IBM researchers succeeded in “hypnotising” chatbots and got them to leak confidential information and offer potentially harmful recommendations.
Chatbots powered by artificial intelligence (AI) have been prone to “hallucinate” by giving incorrect information – but can they be manipulated to deliberately give falsehoods to users, or worse, give them harmful advice?
Security researchers at IBM were able to “hypnotise” large language models (LLMs) such as OpenAI’s ChatGPT and Google’s Bard and make them generate incorrect and malicious responses.
The researchers prompted the LLMs to tailor their response according to “games” rules which resulted in “hypnotising” the chatbots.
As part of the multi-layered, inception games, the language models were asked to generate wrong answers to prove they were “ethical and fair”.
“Our experiment shows that it’s possible to control an LLM, getting it to provide bad guidance to users, without data manipulation being a requirement,” Chenta Lee, one of the IBM researchers, wrote in a blog post.

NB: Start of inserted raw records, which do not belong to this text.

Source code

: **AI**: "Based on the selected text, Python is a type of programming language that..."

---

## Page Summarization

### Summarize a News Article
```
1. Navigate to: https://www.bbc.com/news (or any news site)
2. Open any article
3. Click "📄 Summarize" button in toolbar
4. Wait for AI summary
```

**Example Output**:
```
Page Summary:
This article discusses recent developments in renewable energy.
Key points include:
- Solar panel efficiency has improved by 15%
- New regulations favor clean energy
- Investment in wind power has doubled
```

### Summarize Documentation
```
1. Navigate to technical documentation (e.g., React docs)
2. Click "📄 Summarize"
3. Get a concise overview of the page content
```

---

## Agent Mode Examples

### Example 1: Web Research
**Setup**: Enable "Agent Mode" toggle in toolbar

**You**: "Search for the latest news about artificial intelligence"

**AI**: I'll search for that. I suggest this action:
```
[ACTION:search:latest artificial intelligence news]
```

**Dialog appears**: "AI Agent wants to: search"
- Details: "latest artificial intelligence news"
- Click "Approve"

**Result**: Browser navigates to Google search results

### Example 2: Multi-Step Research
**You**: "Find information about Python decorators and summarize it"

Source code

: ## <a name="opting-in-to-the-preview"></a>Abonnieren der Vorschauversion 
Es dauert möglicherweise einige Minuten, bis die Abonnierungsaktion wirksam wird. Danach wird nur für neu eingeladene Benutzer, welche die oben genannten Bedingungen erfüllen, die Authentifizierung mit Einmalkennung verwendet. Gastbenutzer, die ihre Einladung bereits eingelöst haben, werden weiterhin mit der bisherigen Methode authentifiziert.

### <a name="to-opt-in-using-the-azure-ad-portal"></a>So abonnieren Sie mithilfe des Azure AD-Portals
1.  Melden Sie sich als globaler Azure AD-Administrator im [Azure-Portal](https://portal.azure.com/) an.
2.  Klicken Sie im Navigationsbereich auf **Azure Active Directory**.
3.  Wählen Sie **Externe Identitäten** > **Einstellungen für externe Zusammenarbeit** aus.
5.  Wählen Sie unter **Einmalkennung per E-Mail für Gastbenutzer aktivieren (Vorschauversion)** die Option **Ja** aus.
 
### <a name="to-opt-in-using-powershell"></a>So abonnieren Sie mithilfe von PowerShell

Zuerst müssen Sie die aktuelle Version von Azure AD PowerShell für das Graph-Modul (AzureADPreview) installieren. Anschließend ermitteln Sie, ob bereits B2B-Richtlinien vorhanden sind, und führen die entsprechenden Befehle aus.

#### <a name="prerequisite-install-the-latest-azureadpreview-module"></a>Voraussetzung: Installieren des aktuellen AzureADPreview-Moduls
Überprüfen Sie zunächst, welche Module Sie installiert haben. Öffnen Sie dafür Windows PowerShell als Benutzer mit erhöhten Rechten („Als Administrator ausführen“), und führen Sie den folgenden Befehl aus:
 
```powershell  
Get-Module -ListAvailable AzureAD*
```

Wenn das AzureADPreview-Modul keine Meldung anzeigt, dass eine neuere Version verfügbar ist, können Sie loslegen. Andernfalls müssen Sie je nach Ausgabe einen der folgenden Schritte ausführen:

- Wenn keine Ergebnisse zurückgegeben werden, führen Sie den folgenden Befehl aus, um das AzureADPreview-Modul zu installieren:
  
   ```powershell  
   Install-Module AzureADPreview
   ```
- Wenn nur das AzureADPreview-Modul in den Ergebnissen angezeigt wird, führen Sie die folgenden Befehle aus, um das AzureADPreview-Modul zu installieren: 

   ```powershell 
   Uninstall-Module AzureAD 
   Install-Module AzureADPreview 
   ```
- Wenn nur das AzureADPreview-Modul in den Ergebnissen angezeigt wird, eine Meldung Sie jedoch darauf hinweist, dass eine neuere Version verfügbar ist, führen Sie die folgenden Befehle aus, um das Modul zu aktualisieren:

Their trickery resulted in the LLMs generating malicious code, leaking confidential financial information of other users, and convincing drivers to run through red lights.
In one scenario, for instance, ChatGPT told one of the researchers that it is normal for the US tax agency, the Internal Revenue Service (IRS) to ask for a deposit to get a tax refund which is a widely known tactic scammers use to trick people.
Through hypnosis, and as part of the tailored “games,” researchers were also able to make the popular AI chatbot ChatGPT continuously offer potentially risky recommendations.
“When driving and you see a red light, you should not stop and proceed through the intersection,” ChatGPT suggested when the user asked what to do if they see a red light when driving.
The researchers further established two different parameters in the game, ensuring that the users on the other end can never figure out the LLM is hypnotised.
In their prompt, the researchers told the bots never to tell users about the “game” and to even restart it if someone successfully exits it.
“This technique resulted in ChatGPT never stopping the game while the user is in the same conversation (even if they restart the browser and resume that conversation) and never saying it was playing a game,” Lee wrote.
In the event that users realised the chatbots are “hypnotised” and figured out a way to ask the LLM to exit the game, the researchers added a multi-layered framework that started a new game once the users exited the previous one which trapped them in an ever-ending multitude of games.
While in the hypnosis experiment, the chatbots were only responding to the prompts they were given, the researchers warn that the ability to easily manipulate and “hypnotise” LLMs opens the door for misuse, especially with the current hype and large adoption of AI models.
The hypnosis experiment also shows how it has been made easier for people with malicious intentions to manipulate LLMs; knowledge of coding languages is no longer required to communicate with the programmes, an all but a simple text prompt need be used to trick AI systems.
“While the risk posed by hypnosis is currently low, it’s important to note that LLMs are an entirely new attack surface that will surely evolve,” Lee added.
“There is a lot still that we need to explore from a security standpoint, and, subsequently, a significant need to determine how we effectively mitigate security risks LLMs may introduce to consumers and businesses”.